I'm going to preface my 2018 Marlins preview by stating a pretty simple take. The Marlins will be awful this season. They will be one of the worst teams in baseball.

If you're looking for sugarcoating then it's probably best you stop reading right here.

I'll break up this preview into two parts; what the team is doing for the long term and what the team will be like in the short term.

I think anyone who has read my Marlins takes or follows me on social media knows that I'm all in for Derek Jeter's so-called "building" plan. 

Since the death of Jose Fernandez changed the franchise forever, I've advocated for the Marlins to start from scratch. The plan they had wasn't working. Despite having the NL MVP and a solid part of the order, the Marlins hadn't sniffed a playoff team or a .500 record in about a decade. This team wasn't close, and the farm system was decaying to the point of being the worst minor league systems in baseball.

Combine that with the highest payroll in franchise history and one of the lowest attendances in baseball, and clearly something needed to change.

Exit Jeffrey Loria. Enter Derek Jeter. Hallelujah! Or at least most would think.

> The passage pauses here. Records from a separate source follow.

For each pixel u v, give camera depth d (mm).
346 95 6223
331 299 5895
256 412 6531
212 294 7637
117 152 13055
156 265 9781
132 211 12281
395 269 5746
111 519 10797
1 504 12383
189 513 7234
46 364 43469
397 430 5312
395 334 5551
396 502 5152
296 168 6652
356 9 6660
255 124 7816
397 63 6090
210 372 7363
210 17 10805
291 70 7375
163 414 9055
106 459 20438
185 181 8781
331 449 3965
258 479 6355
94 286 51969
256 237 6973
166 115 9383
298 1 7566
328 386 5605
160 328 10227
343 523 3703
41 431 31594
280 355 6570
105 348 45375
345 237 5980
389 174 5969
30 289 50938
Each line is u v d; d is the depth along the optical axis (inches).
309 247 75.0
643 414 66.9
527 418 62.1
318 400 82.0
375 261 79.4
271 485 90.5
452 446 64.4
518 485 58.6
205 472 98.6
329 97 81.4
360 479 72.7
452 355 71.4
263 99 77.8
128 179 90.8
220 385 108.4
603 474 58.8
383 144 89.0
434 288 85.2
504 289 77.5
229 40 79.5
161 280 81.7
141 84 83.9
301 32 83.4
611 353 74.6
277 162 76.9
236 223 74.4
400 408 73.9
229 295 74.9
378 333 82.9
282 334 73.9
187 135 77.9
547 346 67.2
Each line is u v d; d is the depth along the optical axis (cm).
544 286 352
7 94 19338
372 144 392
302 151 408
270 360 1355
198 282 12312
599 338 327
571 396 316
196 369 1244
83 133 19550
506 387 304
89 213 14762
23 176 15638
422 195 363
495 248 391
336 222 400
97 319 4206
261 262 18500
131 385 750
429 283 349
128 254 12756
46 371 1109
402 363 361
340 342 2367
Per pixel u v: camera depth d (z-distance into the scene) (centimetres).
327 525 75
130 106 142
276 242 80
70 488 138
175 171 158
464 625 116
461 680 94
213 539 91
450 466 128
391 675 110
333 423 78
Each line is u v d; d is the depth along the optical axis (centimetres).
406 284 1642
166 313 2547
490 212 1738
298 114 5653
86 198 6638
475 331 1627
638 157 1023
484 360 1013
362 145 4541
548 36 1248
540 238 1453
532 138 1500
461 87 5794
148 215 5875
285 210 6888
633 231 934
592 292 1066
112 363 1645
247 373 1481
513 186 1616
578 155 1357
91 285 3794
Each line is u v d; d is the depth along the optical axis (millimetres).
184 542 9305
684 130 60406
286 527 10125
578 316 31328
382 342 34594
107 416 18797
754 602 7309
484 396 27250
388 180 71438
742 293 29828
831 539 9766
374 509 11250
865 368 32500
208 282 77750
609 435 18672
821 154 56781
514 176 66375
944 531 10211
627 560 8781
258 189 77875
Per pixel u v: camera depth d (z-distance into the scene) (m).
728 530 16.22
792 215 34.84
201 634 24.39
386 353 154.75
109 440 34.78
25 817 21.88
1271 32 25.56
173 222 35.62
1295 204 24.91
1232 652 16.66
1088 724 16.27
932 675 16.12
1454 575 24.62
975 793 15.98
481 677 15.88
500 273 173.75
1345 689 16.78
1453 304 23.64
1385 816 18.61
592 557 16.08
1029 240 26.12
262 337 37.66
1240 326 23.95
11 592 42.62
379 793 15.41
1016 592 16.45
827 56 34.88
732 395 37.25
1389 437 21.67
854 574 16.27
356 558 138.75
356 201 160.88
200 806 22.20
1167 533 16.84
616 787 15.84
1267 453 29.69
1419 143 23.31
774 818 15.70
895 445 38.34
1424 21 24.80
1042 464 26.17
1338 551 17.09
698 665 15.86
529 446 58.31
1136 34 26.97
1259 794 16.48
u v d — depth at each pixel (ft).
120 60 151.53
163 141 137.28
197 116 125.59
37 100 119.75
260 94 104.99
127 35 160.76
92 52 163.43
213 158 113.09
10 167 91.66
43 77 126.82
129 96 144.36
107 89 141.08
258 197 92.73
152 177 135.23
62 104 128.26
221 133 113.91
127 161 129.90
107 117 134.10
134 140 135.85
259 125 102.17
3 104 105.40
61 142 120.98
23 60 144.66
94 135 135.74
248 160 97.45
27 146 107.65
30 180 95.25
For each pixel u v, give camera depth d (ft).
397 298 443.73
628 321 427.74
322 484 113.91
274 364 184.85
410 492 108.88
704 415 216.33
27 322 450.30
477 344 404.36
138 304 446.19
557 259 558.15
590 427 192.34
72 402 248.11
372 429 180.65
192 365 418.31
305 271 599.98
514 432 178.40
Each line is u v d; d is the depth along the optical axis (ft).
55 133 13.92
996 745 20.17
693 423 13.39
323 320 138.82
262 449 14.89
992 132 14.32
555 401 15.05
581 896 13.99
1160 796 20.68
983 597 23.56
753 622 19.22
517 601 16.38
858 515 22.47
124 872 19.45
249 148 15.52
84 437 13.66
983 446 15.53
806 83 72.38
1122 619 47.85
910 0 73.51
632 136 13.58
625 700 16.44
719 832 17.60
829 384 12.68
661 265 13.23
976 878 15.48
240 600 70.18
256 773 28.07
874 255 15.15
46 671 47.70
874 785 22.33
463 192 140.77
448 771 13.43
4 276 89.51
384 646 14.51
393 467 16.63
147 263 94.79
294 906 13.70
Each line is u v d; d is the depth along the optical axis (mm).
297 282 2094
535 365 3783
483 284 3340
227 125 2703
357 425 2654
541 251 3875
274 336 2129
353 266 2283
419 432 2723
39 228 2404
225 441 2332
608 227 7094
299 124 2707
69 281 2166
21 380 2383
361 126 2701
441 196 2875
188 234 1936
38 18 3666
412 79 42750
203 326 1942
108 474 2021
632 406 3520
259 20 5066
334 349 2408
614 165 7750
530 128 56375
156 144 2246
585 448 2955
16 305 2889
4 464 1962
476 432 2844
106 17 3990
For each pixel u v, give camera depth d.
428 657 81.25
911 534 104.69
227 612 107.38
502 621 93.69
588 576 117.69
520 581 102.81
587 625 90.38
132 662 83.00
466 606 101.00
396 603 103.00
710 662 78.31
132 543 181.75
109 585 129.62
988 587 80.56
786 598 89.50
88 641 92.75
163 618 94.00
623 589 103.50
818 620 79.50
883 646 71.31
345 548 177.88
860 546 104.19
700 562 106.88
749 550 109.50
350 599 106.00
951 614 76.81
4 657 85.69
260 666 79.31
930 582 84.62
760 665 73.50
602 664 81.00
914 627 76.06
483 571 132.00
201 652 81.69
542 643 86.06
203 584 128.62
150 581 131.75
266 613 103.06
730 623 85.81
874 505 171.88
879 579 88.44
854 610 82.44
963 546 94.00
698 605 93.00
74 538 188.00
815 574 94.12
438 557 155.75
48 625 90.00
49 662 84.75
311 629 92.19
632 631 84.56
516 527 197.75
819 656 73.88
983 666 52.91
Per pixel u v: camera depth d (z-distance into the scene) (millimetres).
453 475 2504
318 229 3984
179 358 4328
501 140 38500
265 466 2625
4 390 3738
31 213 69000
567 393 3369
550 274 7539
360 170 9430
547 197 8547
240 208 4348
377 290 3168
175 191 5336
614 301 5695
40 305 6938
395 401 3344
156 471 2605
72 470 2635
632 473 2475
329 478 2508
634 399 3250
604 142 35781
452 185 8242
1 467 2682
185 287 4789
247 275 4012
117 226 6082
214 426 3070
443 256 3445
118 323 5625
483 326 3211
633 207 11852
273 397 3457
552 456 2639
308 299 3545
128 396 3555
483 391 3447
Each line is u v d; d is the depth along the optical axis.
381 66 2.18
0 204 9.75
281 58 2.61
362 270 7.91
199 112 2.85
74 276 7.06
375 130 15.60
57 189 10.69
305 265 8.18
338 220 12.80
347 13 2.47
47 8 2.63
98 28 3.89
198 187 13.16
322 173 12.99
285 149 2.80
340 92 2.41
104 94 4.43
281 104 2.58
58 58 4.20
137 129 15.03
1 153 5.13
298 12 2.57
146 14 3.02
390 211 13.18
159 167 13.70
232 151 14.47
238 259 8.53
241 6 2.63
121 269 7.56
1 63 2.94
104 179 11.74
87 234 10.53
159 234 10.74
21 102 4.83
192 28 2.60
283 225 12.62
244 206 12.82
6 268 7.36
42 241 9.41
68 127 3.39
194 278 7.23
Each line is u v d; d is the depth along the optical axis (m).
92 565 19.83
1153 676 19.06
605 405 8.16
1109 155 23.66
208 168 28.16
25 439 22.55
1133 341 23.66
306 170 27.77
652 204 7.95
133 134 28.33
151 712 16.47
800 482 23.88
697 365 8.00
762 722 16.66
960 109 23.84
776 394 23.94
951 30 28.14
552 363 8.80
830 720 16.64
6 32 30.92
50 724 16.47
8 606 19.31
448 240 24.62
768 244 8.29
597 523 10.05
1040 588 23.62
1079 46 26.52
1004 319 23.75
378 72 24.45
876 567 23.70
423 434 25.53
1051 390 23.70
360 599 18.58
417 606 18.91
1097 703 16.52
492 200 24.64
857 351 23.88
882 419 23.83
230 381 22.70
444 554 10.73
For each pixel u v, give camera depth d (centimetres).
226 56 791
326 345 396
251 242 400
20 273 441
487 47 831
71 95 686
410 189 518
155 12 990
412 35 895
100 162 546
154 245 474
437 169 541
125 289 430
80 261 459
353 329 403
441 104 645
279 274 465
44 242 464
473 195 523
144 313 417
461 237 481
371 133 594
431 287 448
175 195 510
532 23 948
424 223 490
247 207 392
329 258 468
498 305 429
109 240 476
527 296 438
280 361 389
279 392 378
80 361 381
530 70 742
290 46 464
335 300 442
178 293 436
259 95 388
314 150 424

As Jeter has learned since taking over the team, baseball is a tough sell in this town. Years of being betrayed by Loria has left fans bitter and cynical. I can’t blame them.

Jeter can choose to say he's building something, and that's fine. But let's not kid ourselves. This is a complete rebuild. A massive overhaul that will take years to complete and will take a lot of losing and suffering to get to the payoff.

I'm not going to spend too much time on whether Jeter is actually capable of doing this the right way. His critics have already said he doesn't know how to do this and can’t lean on just being a future Hall of Fame player to make it work.

Fair enough. That's a debate for another day. So far, I like what he's doing, but only time and patience will tell.

Back to the 2018 Marlins. There is no debate. This team is bad. This is basically an expansion team. Manager Don Mattingly pretty much admitted that during spring training.

The starting rotation on opening day is the worst in baseball. It’s not even close.

The bullpen will be overworked and isn't very deep to begin with.

The lineup will have all kinds of issues scoring runs.

Let's see, bad pitching. A weak offense. Yeah, this team will have issues.

What do fans have to look forward to? The youth movement. Prized prospect Lewis Brinson will open the season with the big league club and get a fair shot to prove he can play every day

Brinson fits the profile of a future star. He's big, strong, fast, charismatic and hard-working. He can potentially be the future face of the franchise, though we should temper expectations for this season, as he will have some growing pains.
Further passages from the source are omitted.